I’m not failing to distinguish anything. I’m intentionally not bothering to distinguish what the problem statement says we should treat as indistinguishable. “While awake she obtains no information that would help her infer the day of the week.” Whether or not you think it is more realistic, the problem you are solving is not the Sleeping Beauty Problem.
And I’m not saying that Beauty’s experiences are the same. I’m just following the instructions in the problems statement, that says any information contained in the experiences of one day cannot be used to infer anything about the other.
And this is exactly what makes thought experiments interesting. Isolating one factor, and determining what its effect is when treated alone.
“Your Argument 1 doesn’t seem persuasive to me, because I don’t see how Beauty can be said to have prior beliefs when she is unconscious.” And she similarly can have different beliefs, then she can project during the experiment, than she had on Sunday. If she can project back a state in the past, why does it matter if she was awake. (If you want a comparison, you seem to be saying that the Sailor’s Child can’t hold a belief about the coin that was flipped before he was born.)

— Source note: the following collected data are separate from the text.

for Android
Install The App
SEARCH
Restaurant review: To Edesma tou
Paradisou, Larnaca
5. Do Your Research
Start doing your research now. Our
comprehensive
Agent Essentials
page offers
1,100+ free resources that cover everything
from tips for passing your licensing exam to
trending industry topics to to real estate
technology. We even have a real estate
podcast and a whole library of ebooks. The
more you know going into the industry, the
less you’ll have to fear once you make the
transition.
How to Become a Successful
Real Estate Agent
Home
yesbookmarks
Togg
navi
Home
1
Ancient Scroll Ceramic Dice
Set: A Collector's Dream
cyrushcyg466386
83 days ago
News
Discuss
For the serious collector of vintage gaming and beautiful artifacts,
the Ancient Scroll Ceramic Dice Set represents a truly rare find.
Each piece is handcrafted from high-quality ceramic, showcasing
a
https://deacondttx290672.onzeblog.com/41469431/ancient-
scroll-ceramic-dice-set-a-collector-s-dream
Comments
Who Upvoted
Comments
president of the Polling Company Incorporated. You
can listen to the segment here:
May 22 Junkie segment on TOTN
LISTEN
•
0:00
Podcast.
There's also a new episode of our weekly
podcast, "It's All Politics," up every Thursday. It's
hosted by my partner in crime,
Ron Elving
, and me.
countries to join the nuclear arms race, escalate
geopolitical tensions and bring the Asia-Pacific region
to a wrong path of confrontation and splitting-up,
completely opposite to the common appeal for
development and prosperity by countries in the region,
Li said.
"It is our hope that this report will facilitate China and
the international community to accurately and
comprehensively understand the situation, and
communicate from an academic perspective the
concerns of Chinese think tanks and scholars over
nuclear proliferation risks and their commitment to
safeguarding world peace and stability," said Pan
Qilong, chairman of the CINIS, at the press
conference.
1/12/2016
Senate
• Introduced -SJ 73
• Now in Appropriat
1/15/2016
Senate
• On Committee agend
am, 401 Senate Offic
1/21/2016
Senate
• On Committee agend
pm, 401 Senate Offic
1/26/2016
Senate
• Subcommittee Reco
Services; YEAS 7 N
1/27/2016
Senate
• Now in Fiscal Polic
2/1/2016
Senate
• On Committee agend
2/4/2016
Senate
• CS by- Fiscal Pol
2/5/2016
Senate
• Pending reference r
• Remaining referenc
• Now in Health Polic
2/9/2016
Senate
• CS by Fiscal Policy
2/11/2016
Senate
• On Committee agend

If you want real experiences in Argument #2, go back and read the Tim and Tom version. I just get tired of people saying “you changed the problem” when all I did was introduce an element that instantiates the day with out proving information, which is valid an necessary.
In #3, I have no problem with experiences that an external observers sees as differentiating the day, as long as Beauty can’t. The differences can exist, but provide Beauty with no information that identifies the day to her.
I think there’s no point in continuing this discussion. As far as I can tell, you are willing to admit that Beauty will have a variety of experiences on Monday, which will very probably be different from those she will have on Tuesday (if awake), although (by the conditons of the problem) she doesn’t know ahead of time how the two days will differ. But you are saying that she is NOT ALLOWED to use the fact that she has such experiences when reasoning about whether the coin landed heads. Debates in which one party to the discussion just says by fiat that the other party isn’t allowed to use certain forms of reasoning are pointless.
She is allowed any reasoning she wants to use. The condition explicitly stated in the thought problem (see https://en.wikipedia.org/wiki/Thought_experiment, for why we shouldn’t care about realism) is that experiences during the day will not help her to deduce what day it is, not that she can’t use it to determine her initial belief about the day or the coin.
What this means, is that if Xi represents her ordered experiences, with X0 representing only the experience of waking up as defined by the experiment, that Pr(Today=Monday|Xi+1) = Pr(Today=Monday|Xi) for all i>=0. Not that she can’t define Pr(Today=Monday|X0).
But you are right, there is no point in continuing if you insist on violating the problem statement.
As you’re defined it, the thought experiment is simply impossible to run in principle, since if you apply standard principles of probability, Pr(Today=Monday|Xi+1) is NOT equal to Pr(Today=Monday|Xi). It’s like saying that as a condition of your thought experiment, arguments about the solution must assume that pi is exactly equal to three.
And the purpose of a thought experiment, is to define how ideal concepts work when you can’t run them in principle. And strawman arguments do not change that.